Transcribed page contents

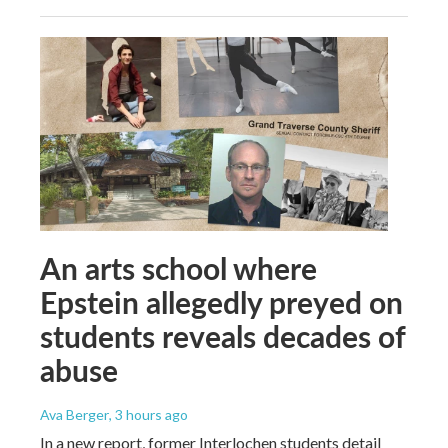
An arts school where
Epstein allegedly preyed on
students reveals decades of
abuse
Ava Berger
, 3 hours ago
In a new report, former Interlochen students detail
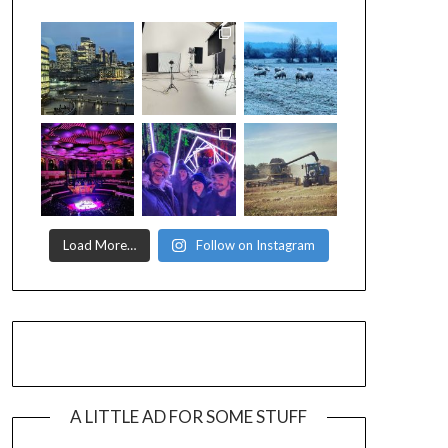
Load More…
Follow on Instagram
A LITTLE AD FOR SOME STUFF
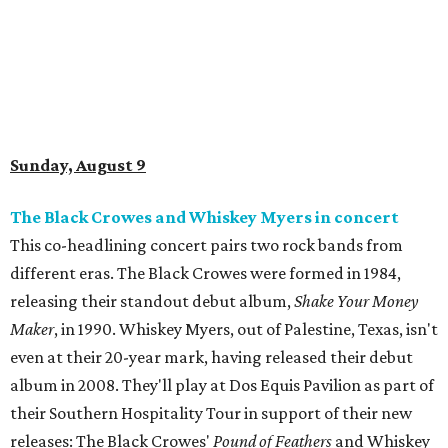
Sunday, August 9
The Black Crowes and Whiskey Myers in concert
This co-headlining concert pairs two rock bands from
different eras. The Black Crowes were formed in 1984,
releasing their standout debut album,
Shake Your Money
Maker
, in 1990. Whiskey Myers, out of Palestine, Texas, isn't
even at their 20-year mark, having released their debut
album in 2008. They'll play at Dos Equis Pavilion as part of
their Southern Hospitality Tour in support of their new
releases: The Black Crowes'
Pound of Feathers
and Whiskey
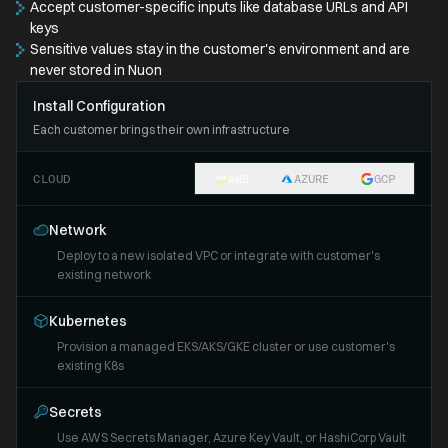
Accept customer-specific inputs like database URLs and API
keys
Sensitive values stay in the customer's environment and are
never stored in Nuon
Install Configuration
Each customer brings their own infrastructure
CLOUD
AWS
AZURE
GCP
Network
Deploy to a new isolated VPC or integrate with customer's
existing network
Kubernetes
Provision a managed EKS/AKS/GKE cluster or use customer's
existing K8s
Secrets
Use AWS Secrets Manager, Azure Key Vault, or HashiCorp Vault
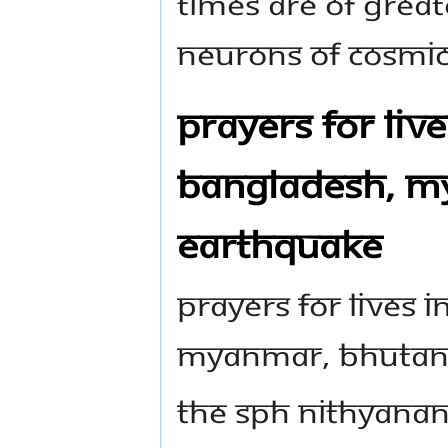
TIMES ARE OF GREAT
NEURONS OF COSMIC 
PRAYERS FOR LIVE
BANGLADESH, MY
EARTHQUAKE
PRAYERS FOR LIVES 
MYANMAR, BHUTAN,
THE SPH NITHYANA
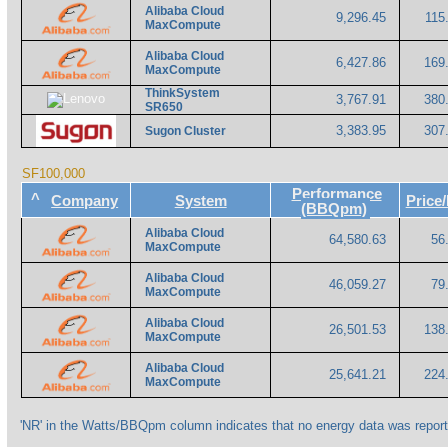
Alibaba Cloud
9,296.45
115
MaxCompute
Alibaba Cloud
6,427.86
169
MaxCompute
ThinkSystem
3,767.91
380
SR650
3,383.95
307
Sugon Cluster
SF100,000
Performance
^
Company
System
Pric
(BBQpm)
Alibaba Cloud
64,580.63
56
MaxCompute
Alibaba Cloud
46,059.27
79
MaxCompute
Alibaba Cloud
26,501.53
138
MaxCompute
Alibaba Cloud
25,641.21
224
MaxCompute
'NR' in the Watts/BBQpm column indicates that no energy data was report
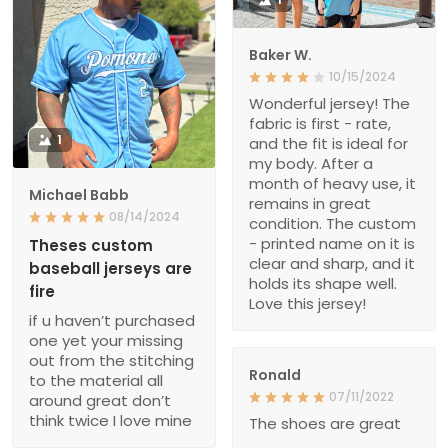
Baker W.
10/15/2024
Wonderful jersey! The
fabric is first - rate,
1
and the fit is ideal for
my body. After a
month of heavy use, it
Michael Babb
remains in great
08/14/2024
condition. The custom
- printed name on it is
Theses custom
clear and sharp, and it
baseball jerseys are
holds its shape well.
fire
Love this jersey!
if u haven’t purchased
one yet your missing
out from the stitching
Ronald
to the material all
07/11/2022
around great don’t
think twice I love mine
The shoes are great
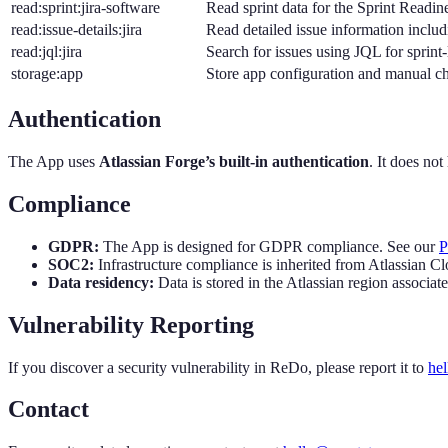
read:sprint:jira-software
Read sprint data for the Sprint Readi
read:issue-details:jira
Read detailed issue information incl
read:jql:jira
Search for issues using JQL for sprint-
storage:app
Store app configuration and manual c
Authentication
The App uses
Atlassian Forge’s built-in authentication
. It does no
Compliance
GDPR:
The App is designed for GDPR compliance. See our
P
SOC2:
Infrastructure compliance is inherited from Atlassian C
Data residency:
Data is stored in the Atlassian region associate
Vulnerability Reporting
If you discover a security vulnerability in ReDo, please report it to
he
Contact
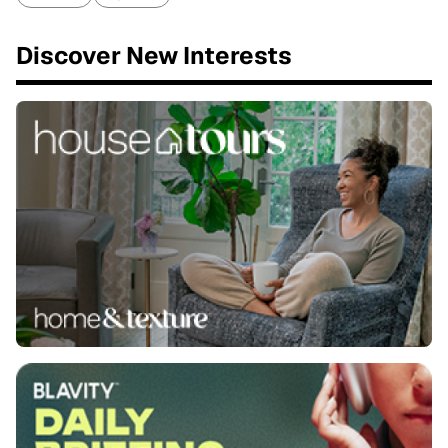
Discover New Interests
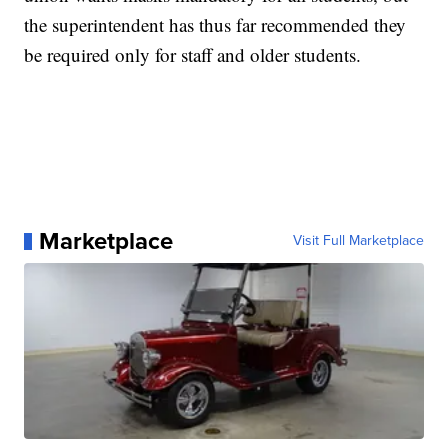
the superintendent has thus far recommended they
be required only for staff and older students.
Marketplace
Visit Full Marketplace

**WHAT YOU SHOULD DO**
The reply is a bare number, the count of lines in these entries that hold the word "BBQpm".

**RESPONSE AREA**
2